Feb. 14, 2019 – Today, the Environmental Protection Agency (EPA) is holding a hearing on a proposed revision to a rule under the Clean Air Act to limit greenhouse gas emissions from new fossil fuel-fired power plants. The proposed rule would change a 2015 limit on emission of greenhouse gases emitted from fossil fuel power plants, under the New Source Performance Standard.
In addition to testifying at the hearing, Dr. Mona Sarfaty, director of The Medical Society Consortium on Climate & Health, released the following statement.
Today’s hearing is the latest in an ongoing effort to loosen the requirements on one of the largest contributors to climate change. As physicians, we are alarmed because the greenhouse gas emissions from power plants drive climate change and make our patients sicker. This move is reversing progress and taking us in the wrong direction.
In fact, the rule that the EPA is seeking to undo is one of several regulations that benefit the health of our people, our economy and our planet. This is exactly the moment when the EPA should be doing more, not less, to clean our air. Coal-fired power plants produce more carbon dioxide than other types of electric power-generating plants. We are seeing the negative health effects of coal-fired plants’ pollutants and climate change in doctors’ offices and hospitals across the country.
This change will harm us all, but it will take a greater toll on some who are most vulnerable, including children, pregnant women, people with pre-existing chronic conditions, poor people, and some communities of color.
This rule change will harm people living in communities next to coal-fired power plants who are exposed to dangerous pollutants in their air and water. People living in these so-called “fence line communities” are already experiencing the effects of environmental injustice and the EPA is poised to deepen that burden. We cannot permit the EPA to pretend that the very real and tangible impacts of coal fired power plants do not exist. Doctors see the death and illness that are caused by these pollutants; the effects include heart disease, cancers, lung disease, diabetes and even low birth weights and death among infants.

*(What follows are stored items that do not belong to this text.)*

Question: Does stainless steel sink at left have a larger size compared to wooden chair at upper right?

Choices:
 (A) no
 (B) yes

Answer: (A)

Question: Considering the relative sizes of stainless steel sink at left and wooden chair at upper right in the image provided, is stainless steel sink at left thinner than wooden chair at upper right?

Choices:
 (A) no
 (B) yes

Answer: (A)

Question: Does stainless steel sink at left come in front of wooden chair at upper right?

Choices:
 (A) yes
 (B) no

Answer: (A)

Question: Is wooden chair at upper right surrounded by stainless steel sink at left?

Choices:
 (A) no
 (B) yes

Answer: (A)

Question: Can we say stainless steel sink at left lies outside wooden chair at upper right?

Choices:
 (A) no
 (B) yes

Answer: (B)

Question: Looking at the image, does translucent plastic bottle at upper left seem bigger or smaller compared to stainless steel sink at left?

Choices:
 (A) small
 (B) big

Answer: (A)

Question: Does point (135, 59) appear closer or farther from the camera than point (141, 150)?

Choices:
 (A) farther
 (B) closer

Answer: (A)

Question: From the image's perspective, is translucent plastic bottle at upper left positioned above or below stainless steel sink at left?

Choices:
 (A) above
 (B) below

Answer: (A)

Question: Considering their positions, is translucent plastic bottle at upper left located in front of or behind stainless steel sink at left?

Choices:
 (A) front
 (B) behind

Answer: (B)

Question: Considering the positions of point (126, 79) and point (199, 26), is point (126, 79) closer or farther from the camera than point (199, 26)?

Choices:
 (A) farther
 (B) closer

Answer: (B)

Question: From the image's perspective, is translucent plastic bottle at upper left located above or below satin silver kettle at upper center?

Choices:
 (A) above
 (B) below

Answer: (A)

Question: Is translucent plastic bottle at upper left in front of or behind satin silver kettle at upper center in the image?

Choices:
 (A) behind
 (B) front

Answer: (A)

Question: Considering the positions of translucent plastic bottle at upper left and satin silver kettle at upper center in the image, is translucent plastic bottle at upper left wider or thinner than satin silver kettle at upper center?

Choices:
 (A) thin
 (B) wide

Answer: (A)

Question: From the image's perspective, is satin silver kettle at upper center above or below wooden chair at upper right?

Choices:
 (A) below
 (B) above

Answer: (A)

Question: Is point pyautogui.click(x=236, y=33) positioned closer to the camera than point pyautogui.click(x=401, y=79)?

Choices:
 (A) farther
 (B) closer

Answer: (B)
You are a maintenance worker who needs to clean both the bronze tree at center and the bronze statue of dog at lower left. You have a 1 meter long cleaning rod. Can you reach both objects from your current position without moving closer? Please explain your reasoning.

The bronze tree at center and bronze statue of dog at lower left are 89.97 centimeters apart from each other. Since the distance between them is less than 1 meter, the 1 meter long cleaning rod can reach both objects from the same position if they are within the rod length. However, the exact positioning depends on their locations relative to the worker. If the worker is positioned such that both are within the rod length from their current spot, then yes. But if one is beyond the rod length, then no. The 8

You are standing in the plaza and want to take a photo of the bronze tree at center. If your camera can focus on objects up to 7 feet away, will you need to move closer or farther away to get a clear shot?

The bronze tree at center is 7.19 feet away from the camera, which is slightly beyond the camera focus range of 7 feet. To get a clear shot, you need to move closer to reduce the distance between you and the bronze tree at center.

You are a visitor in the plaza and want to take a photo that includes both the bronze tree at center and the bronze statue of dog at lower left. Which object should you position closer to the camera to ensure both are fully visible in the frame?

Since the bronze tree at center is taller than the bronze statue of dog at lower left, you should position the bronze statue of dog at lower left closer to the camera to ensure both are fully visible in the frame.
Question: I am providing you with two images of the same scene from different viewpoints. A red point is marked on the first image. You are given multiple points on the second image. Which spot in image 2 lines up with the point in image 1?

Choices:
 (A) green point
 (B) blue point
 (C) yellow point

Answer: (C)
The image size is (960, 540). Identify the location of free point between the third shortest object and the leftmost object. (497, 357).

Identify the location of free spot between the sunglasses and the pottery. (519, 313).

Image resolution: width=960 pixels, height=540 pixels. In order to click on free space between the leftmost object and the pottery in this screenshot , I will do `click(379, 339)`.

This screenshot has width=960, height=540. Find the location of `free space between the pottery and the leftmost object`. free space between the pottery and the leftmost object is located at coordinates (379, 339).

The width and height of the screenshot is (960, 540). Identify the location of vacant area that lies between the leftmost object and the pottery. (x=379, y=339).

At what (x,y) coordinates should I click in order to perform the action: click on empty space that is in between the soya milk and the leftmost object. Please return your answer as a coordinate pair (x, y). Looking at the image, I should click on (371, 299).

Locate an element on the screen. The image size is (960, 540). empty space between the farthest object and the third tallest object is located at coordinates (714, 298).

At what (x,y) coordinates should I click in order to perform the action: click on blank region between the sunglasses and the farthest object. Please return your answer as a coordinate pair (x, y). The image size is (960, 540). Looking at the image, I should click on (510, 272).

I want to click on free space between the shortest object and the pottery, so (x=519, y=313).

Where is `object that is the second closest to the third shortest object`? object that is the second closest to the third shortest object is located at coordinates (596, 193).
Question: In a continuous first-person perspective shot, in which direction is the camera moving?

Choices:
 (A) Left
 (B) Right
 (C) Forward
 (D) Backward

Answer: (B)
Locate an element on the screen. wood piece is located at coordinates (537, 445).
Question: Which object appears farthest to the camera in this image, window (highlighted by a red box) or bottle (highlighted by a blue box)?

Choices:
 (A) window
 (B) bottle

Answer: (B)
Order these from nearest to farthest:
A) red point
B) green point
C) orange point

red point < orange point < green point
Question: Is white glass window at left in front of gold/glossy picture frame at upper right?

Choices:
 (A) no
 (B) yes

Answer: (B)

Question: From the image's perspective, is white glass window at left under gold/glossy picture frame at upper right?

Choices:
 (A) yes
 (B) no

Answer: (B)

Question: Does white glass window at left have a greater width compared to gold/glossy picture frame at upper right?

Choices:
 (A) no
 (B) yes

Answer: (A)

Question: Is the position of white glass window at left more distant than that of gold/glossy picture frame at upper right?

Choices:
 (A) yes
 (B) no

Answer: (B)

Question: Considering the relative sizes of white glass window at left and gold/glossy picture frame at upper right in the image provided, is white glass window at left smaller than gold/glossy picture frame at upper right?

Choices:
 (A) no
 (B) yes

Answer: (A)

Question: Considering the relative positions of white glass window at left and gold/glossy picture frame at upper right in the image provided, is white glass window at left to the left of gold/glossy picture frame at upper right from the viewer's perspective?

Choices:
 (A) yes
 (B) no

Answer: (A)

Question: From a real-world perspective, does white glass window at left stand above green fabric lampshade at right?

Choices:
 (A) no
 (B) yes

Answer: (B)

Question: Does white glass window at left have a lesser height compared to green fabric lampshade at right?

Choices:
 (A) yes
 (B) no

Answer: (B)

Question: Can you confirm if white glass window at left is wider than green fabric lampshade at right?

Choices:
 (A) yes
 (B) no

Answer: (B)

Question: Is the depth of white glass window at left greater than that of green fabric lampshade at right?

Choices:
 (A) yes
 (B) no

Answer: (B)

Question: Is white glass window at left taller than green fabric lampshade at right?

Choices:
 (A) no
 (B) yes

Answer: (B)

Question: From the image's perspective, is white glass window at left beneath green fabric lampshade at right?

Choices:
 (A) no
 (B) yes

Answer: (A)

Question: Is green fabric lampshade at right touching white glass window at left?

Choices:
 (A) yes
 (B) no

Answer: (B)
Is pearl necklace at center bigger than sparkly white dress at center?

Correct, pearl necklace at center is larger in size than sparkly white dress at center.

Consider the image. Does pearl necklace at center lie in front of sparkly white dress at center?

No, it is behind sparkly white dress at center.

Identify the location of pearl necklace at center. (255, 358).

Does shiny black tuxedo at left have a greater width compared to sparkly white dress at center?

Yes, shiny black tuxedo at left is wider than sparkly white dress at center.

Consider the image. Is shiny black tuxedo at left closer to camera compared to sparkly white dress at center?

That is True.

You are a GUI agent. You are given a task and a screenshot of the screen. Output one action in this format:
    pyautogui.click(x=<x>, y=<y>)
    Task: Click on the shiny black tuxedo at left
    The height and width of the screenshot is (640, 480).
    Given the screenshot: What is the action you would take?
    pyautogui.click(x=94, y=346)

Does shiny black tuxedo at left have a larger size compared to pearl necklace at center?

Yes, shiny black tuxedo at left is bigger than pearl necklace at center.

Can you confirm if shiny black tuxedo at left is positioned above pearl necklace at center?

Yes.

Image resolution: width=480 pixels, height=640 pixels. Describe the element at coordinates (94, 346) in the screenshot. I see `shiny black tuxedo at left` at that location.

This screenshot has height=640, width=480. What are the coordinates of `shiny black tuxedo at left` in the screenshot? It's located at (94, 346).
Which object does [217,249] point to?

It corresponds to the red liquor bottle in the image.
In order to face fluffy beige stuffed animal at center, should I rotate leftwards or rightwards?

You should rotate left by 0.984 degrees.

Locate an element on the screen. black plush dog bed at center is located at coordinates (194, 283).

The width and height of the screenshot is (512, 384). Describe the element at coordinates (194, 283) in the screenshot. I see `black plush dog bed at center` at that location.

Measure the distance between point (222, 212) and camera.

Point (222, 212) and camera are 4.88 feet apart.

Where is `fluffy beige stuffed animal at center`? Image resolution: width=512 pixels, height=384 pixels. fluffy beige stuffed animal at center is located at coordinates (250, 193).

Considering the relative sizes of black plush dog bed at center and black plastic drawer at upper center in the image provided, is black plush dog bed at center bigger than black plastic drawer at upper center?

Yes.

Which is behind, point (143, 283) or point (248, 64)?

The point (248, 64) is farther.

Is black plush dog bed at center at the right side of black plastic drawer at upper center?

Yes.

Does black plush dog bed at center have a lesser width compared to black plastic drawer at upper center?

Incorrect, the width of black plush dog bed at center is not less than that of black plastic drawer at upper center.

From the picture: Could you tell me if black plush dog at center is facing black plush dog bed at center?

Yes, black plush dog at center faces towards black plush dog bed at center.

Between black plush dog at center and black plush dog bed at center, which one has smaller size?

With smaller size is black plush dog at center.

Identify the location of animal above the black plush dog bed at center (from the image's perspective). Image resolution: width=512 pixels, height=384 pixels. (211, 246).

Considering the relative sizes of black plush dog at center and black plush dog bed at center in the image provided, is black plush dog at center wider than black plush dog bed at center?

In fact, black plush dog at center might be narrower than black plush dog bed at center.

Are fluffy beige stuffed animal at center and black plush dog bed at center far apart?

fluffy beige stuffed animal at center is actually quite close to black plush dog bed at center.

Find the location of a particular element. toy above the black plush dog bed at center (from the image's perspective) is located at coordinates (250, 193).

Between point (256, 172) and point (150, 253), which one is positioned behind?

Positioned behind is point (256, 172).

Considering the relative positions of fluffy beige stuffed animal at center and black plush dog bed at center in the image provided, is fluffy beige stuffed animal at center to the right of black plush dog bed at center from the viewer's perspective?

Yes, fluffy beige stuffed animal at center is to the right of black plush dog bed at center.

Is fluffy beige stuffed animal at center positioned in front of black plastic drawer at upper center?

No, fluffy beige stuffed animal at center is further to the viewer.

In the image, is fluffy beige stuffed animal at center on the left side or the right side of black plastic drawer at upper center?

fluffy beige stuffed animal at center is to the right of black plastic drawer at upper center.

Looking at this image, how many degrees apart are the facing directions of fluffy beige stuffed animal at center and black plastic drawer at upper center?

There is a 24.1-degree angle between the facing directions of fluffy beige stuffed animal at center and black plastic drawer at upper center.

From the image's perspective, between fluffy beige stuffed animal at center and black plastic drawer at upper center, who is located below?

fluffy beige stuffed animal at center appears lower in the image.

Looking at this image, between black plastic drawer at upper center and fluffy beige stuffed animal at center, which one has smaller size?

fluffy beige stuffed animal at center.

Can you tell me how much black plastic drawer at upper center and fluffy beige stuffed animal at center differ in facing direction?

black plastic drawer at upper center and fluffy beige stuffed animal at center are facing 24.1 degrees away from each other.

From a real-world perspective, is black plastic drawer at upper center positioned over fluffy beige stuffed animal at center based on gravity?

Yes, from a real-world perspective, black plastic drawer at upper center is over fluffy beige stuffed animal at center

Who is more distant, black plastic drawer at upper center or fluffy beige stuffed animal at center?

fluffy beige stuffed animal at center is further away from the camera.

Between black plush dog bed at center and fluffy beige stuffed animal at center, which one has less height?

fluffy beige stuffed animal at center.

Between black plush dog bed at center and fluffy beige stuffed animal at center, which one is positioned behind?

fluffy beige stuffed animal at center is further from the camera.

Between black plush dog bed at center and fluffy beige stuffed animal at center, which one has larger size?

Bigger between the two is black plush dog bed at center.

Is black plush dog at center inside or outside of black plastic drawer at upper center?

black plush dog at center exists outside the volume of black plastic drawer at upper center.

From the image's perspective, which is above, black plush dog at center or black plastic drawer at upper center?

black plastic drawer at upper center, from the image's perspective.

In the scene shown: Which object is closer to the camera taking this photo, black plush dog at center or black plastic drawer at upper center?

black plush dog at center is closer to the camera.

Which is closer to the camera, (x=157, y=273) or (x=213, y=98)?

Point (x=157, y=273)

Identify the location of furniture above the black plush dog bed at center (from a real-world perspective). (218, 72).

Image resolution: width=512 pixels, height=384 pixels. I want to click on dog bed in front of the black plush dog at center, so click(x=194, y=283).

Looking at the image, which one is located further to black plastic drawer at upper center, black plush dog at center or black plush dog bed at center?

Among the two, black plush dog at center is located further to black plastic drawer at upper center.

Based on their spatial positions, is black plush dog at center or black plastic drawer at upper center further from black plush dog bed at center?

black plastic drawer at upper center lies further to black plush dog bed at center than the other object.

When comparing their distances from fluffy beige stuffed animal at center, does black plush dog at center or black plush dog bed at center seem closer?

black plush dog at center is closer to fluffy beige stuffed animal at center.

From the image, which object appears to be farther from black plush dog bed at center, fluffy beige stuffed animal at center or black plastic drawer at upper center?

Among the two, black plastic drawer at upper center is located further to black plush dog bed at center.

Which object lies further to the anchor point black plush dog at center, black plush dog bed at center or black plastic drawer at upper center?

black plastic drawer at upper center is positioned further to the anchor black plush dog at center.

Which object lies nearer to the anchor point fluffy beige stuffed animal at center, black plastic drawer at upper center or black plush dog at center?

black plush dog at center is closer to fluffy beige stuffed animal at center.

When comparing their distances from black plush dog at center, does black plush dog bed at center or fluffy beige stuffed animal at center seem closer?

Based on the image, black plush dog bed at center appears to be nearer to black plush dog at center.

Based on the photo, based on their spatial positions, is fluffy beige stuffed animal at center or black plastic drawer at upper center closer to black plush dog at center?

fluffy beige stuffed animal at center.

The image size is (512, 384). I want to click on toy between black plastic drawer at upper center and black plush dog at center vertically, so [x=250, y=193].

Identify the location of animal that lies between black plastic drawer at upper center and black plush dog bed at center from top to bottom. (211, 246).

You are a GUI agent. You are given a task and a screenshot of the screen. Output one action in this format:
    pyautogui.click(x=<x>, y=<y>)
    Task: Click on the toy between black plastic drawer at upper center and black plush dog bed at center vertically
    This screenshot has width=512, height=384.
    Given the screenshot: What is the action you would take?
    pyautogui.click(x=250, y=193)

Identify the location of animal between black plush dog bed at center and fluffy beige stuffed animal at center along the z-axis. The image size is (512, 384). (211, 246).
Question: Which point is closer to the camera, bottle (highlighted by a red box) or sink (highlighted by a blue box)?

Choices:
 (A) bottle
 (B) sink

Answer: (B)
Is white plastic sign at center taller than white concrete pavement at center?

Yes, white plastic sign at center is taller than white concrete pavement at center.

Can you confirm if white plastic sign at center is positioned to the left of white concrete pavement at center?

These new performance standards put the EPA’s charge–to protect public health and the environment–on its head, by failing to protect either.
For additional information on the health harms from climate change, you can see the Consortium’s 2017 report, Medical Alert! Climate Change is Harming Our Health at https://medsocietiesforclimatehealth.org/reports/medical-alert/
Members of the Medical Society Consortium include: American College of Physicians (ACP), American Academy of Family Physicians (AAFP), American Academy of Pediatrics (AAP), American College of Obstetrics and Gynecology (ACOG), the American Academy of Allergy Asthma & Immunology (AAAI), American College of Preventive Medicine (ACPM), American Podiatric Medical Association (APMA), American Geriatrics Society (AGS), Academy of Integrative Health and Medicine (AIHM), American Association of Community Psychiatrists (AACP), National Medical Association (NMA), Society of General Internal Medicine (SGIM), American Telemedicine Association (ATA), Society of Gynecologic Oncology (SGO), the California Chapter of American College of Emergency Physicians (ACEP-CA), American College of Osteopathic Internists (ACOI), American Medical Association (AMA), American Psychiatric Association (APA), American Medical Women’s Association (AMWA), American Academy of Dermatology (AAD), American College of Lifestyle Medicine (ACLM), American College of Occupational and Environmental Medicine (ACOEM), and Infectious Diseases Society of America (IDSA).